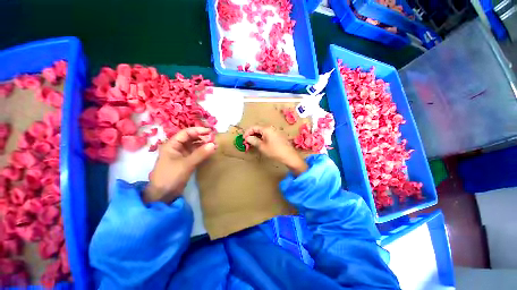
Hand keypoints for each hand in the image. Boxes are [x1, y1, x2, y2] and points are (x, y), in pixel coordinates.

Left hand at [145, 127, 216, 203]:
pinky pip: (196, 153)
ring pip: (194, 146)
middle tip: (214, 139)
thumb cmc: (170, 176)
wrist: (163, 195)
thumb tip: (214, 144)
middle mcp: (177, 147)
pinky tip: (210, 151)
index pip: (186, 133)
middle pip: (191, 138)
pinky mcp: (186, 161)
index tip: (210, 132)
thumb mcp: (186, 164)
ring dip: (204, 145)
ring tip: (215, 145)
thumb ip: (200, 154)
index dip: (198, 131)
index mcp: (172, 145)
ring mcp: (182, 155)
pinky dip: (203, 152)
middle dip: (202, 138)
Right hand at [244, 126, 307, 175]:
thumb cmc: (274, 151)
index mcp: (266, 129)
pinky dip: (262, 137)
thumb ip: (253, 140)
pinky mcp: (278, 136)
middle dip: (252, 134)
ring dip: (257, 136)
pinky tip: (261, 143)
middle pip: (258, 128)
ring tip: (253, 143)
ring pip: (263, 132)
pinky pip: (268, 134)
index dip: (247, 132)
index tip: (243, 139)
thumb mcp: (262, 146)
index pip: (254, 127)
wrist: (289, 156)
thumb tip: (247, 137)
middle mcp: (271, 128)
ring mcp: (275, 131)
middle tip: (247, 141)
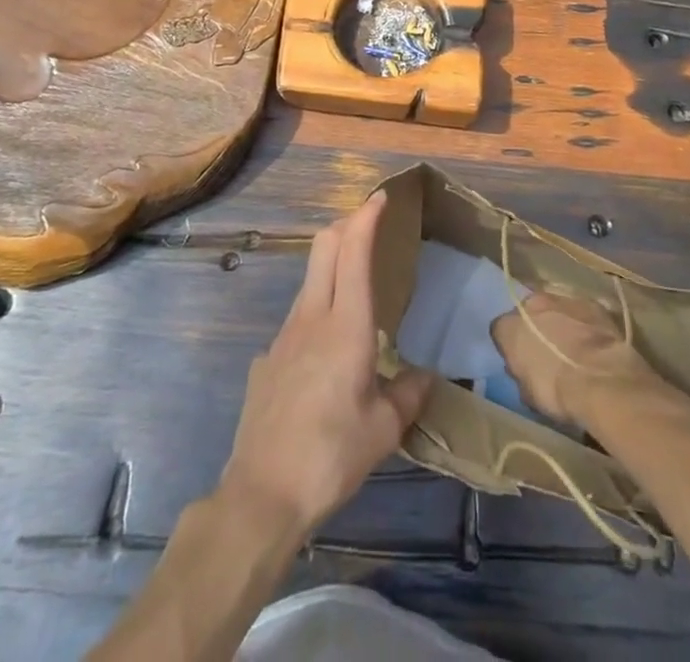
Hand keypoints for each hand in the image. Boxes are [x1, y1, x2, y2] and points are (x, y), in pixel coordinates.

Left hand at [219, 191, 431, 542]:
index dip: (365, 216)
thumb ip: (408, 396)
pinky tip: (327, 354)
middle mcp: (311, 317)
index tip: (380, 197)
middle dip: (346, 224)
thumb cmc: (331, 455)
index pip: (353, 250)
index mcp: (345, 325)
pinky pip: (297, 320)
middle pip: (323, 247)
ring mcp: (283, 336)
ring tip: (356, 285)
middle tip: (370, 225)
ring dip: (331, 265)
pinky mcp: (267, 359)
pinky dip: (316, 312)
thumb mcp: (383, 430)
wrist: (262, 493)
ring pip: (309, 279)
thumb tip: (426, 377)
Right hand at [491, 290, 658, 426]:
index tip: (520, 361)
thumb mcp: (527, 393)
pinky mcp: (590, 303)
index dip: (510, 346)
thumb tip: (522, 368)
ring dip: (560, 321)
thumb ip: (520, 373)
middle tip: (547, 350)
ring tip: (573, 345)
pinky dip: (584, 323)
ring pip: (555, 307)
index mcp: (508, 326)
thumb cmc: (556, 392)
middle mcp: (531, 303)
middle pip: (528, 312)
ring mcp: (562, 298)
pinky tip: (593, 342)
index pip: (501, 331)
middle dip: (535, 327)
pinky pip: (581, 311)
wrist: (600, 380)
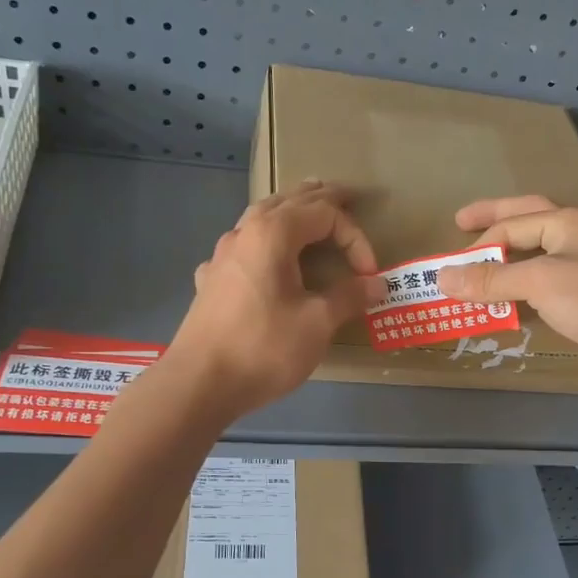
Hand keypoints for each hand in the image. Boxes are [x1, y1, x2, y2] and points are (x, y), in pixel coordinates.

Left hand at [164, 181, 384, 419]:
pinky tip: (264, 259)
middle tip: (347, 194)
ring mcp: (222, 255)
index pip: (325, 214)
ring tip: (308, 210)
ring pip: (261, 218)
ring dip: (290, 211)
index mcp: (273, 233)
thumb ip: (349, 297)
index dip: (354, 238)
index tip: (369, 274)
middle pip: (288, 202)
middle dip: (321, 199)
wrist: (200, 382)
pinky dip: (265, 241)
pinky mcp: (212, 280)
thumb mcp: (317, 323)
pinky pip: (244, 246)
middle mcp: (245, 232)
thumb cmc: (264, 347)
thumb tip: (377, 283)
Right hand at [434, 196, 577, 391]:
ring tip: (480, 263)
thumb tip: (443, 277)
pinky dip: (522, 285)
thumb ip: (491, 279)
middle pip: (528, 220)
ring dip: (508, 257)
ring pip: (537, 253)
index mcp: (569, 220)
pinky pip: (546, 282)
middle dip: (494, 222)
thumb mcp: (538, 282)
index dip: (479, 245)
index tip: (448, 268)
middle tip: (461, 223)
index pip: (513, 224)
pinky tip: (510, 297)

______________________________

ABOUT THIS TASK: Give back, exactly as written, the stretch from the line with "middle pip: (258, 128)" through the line with "middle tip: (247, 141)", and no other lines from the records above.

ANSWER SECTION:
middle pip: (258, 128)
ring tip: (253, 143)
ring pip: (263, 132)
pinky pip: (268, 134)
index dip: (247, 132)
index tip: (243, 139)
thumb mcp: (262, 146)
index pip: (254, 127)
wrist: (289, 156)
thumb tip: (247, 137)
middle mcp: (271, 128)
ring mcp: (275, 131)
middle tip: (247, 141)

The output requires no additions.